Task: Return all the entries exactly, keeping pictures out.

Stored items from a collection
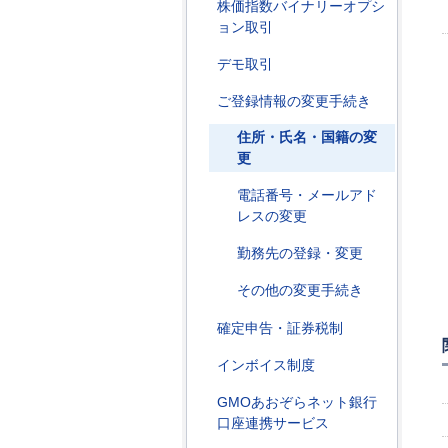
株価指数バイナリーオプシ
ョン取引
デモ取引
ご登録情報の変更手続き
住所・氏名・国籍の変
更
電話番号・メールアド
レスの変更
勤務先の登録・変更
その他の変更手続き
確定申告・証券税制
インボイス制度
GMOあおぞらネット銀行
口座連携サービス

Solution for this task:
株価指数バイナリーオプシ
ョン取引
デモ取引
ご登録情報の変更手続き
住所・氏名・国籍の変
更
電話番号・メールアド
レスの変更
勤務先の登録・変更
その他の変更手続き
確定申告・証券税制
インボイス制度
GMOあおぞらネット銀行
口座連携サービス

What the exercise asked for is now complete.